The <xsl:apply-templates> instruction that is intended to lead to the output of the full text of each sonnet (line 18) has no @mode attribute, which means that it will be seen only by templates that do not specify a mode. The values for @mode on <xsl:apply-templates> and <xsl:template> must be identical for a template to be triggered, and an <xsl:apply-templates> that doesn’t have a @mode value specified will cause the nodes it selects to be processed only by template rules that also don’t specify a @mode (or, of course, if there is no applicable template at all, by the built-in default). In this case we define a template without a @mode value that matches <sonnet> elements, so this is what gets triggered here. According to this template rule, each sonnet produces a header (<h2>) that contains its number, followed by a paragraph that will contain the text of the sonnet. If we don’t do anything else, the built-in rules will kick in and cause the entire text of the sonnet in question, all fourteen lines, to be output in one continuous paragraph. To get each line to be rendered separately, we need to create a template rule (also with no @mode value!) that will process the individual lines correctly.

This modeless template that matches <line> elements first applies templates to the children of each <line> element, and since the only child of each <line> element is a single text node, the built-in default causes the text to be output as is. After each line though, we want an HTML line break (<br/>) element, so that the lines won’t all run together—except after the last, since there’s nothing to break there.

We follow the <br/> with an <xsl:text> element that contains &#x0a;, which is a numerical character reference that tells the system to output a new line. All characters can be represented by numerical character references, but because most characters are (obviously!) easier to type and read and understand if just type them literally, numerical character references are most commonly used for characters that are difficult to type or print or see, such as the new-line character here. If you have a need for numerical character references in your project, ask your project mentor or one of the instructors for more information. If you omit the new line here, the output will nonetheless be valid HTML and it will be rendered properly in the browser because in the browser it’s just the <br/> element that makes the line break happen. The new-line character we’re creating here is entirely cosmetic and optional, but we find that it makes the raw HTML easier for a human to read.

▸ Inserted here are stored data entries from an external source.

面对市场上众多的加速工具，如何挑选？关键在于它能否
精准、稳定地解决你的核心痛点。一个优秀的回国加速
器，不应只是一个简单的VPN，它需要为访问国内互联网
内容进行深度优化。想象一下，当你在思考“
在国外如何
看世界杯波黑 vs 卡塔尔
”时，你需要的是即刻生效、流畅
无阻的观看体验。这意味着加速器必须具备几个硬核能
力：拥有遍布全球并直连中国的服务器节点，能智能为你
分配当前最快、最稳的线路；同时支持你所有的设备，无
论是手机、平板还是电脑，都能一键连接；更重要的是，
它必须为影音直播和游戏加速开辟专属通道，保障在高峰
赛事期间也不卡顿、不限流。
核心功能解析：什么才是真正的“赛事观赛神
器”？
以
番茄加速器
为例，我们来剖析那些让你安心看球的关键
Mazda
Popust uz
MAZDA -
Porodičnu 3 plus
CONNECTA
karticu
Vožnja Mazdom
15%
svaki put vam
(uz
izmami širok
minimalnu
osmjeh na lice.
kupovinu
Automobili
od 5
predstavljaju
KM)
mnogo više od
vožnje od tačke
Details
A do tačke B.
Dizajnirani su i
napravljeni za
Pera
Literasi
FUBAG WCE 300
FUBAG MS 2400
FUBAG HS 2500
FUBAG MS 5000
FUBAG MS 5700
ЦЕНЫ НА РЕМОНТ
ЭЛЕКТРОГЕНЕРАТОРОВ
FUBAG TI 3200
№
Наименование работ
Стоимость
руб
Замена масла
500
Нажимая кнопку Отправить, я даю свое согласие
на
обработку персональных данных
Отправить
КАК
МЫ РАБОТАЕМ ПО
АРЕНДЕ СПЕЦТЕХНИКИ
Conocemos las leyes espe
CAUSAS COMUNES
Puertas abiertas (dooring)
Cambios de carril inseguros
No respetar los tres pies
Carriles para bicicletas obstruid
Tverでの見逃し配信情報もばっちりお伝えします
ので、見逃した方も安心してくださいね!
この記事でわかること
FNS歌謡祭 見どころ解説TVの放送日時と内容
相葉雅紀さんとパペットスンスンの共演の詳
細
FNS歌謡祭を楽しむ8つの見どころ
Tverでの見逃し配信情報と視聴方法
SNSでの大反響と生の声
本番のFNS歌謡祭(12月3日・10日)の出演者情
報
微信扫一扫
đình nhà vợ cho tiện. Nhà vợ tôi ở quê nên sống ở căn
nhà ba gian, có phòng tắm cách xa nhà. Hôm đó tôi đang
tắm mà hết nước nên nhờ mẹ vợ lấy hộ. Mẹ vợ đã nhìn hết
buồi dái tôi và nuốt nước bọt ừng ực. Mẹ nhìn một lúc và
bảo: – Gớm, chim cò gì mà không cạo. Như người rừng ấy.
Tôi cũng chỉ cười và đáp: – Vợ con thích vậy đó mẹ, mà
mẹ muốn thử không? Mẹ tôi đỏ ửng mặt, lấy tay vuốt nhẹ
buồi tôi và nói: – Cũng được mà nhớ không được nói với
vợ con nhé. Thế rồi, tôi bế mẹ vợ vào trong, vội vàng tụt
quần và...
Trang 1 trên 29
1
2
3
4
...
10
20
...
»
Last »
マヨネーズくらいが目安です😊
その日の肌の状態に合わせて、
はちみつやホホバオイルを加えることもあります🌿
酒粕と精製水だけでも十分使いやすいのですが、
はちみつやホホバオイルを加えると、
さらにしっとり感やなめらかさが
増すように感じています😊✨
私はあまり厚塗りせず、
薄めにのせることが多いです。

We use the conditional <xsl:if> element to enable us to treat the last line of each sonnet (which shouldn’t be followed by a <br/>) differently from the others. Code inside an <xsl:if> element is executed only if the expression specified by the @test can be evaluated as true. The test that we’ve written, following-sibling::line, tests whether the line we’re processing at the moment has another <line> after it on the following-sibling axis. If it does, it isn’t the last line, so we output the <br/>. If it doesn’t, we don’t want the <br/>, and we don’t get it because the test fails. The purpose of this test is to generate line breaks between the lines in our HTML output, without creating an extra line break following the last line of a sonnet. The HTML <p> element containing these lines is block styled, meaning the browser already renders it as separate from other elements by displaying a line break at the end. We would be adding a semantically unnecessary line break if we generated a <br/> at the end of each paragraph, because it wouldn’t function to separate any lines.

The following-sibling test isn’t the only way to identify the last line. You could, alternatively, have written your @test as position() ne last(), which will output the <br> element whenever the position of the line being processed at the moment is not last.